5
\$\begingroup\$

I need to run over a log file with plenty of entries (25+GB) in Python to extract some log times.

The snippet below works. On my test file, I'm ending up with roughly 9:30min (Python) and 4:30min (PyPy) on 28 million records (small log).

import datetime
import time
import json
import re
format_path= re.compile( 
 r"^\S+\s-\s" 
 r"(?P<user>\S*)\s"
 r"\[(?P<time>.*?)\]" 
)
threshold = time.strptime('00:01:00,000'.split(',')[0],'%H:%M:%S')
tick = datetime.timedelta(hours=threshold.tm_hour,minutes=threshold.tm_min,seconds=threshold.tm_sec).total_seconds()
zero_time = datetime.timedelta(hours=0,minutes=0,seconds=0)
zero_tick = zero_time.total_seconds()
format_date = '%d/%b/%Y:%H:%M:%S'
obj = {}
test = open('very/big/log','r')
for line in test:
 try:
 chunk = line.split('+', 1)[0].split('-', 1)[1].split(' ')

▸ **Task description**: Could you repeat the Python log-parsing post from "import datetime" up to and including "zero_time = datetime.timedelta(hours=0,minutes=0,seconds=0)", substituting "limit" for each "threshold"?

▸ **Provided information**:

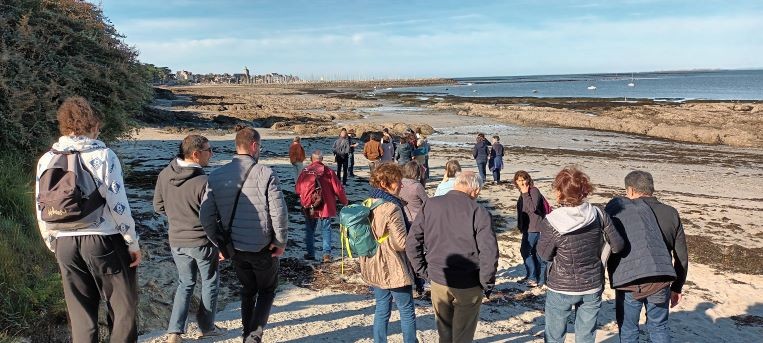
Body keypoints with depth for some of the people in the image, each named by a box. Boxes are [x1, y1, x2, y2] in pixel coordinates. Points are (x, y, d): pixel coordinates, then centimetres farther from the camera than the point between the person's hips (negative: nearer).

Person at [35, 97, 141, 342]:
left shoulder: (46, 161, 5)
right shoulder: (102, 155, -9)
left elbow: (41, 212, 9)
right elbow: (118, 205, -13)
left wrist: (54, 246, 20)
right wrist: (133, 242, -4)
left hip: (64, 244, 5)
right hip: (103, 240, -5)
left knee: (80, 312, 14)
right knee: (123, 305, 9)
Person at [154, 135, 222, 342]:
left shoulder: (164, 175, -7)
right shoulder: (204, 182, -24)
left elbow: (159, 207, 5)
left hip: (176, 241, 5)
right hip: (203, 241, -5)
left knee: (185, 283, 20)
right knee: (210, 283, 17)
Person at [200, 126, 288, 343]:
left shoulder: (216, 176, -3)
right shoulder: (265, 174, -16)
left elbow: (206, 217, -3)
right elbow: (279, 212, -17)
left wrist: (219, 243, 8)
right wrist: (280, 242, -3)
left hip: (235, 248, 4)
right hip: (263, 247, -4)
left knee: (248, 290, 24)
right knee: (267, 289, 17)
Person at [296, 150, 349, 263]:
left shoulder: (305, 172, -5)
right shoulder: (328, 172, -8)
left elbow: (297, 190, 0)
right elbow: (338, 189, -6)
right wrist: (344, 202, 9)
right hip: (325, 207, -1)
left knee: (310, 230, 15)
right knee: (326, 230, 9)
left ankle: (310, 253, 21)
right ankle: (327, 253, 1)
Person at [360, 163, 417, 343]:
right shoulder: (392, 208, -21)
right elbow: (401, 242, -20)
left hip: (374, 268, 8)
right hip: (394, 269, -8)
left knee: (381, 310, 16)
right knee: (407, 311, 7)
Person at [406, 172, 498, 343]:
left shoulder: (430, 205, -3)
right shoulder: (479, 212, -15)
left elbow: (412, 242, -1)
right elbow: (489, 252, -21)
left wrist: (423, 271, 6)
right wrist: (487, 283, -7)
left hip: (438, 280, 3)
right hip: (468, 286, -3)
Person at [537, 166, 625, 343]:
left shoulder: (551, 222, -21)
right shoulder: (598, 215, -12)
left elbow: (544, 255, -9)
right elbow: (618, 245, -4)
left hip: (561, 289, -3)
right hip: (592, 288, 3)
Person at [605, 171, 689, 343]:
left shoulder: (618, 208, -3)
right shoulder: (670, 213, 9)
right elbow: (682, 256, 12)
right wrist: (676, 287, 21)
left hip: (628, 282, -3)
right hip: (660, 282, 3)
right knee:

▸ **Written answer**:
import datetime
import time
import json
import re
format_path= re.compile( 
 r"^\S+\s-\s" 
 r"(?P<user>\S*)\s"
 r"\[(?P<time>.*?)\]" 
)
limit = time.strptime('00:01:00,000'.split(',')[0],'%H:%M:%S')
tick = datetime.timedelta(hours=limit.tm_hour,minutes=limit.tm_min,seconds=limit.tm_sec).total_seconds()
zero_time = datetime.timedelta(hours=0,minutes=0,seconds=0)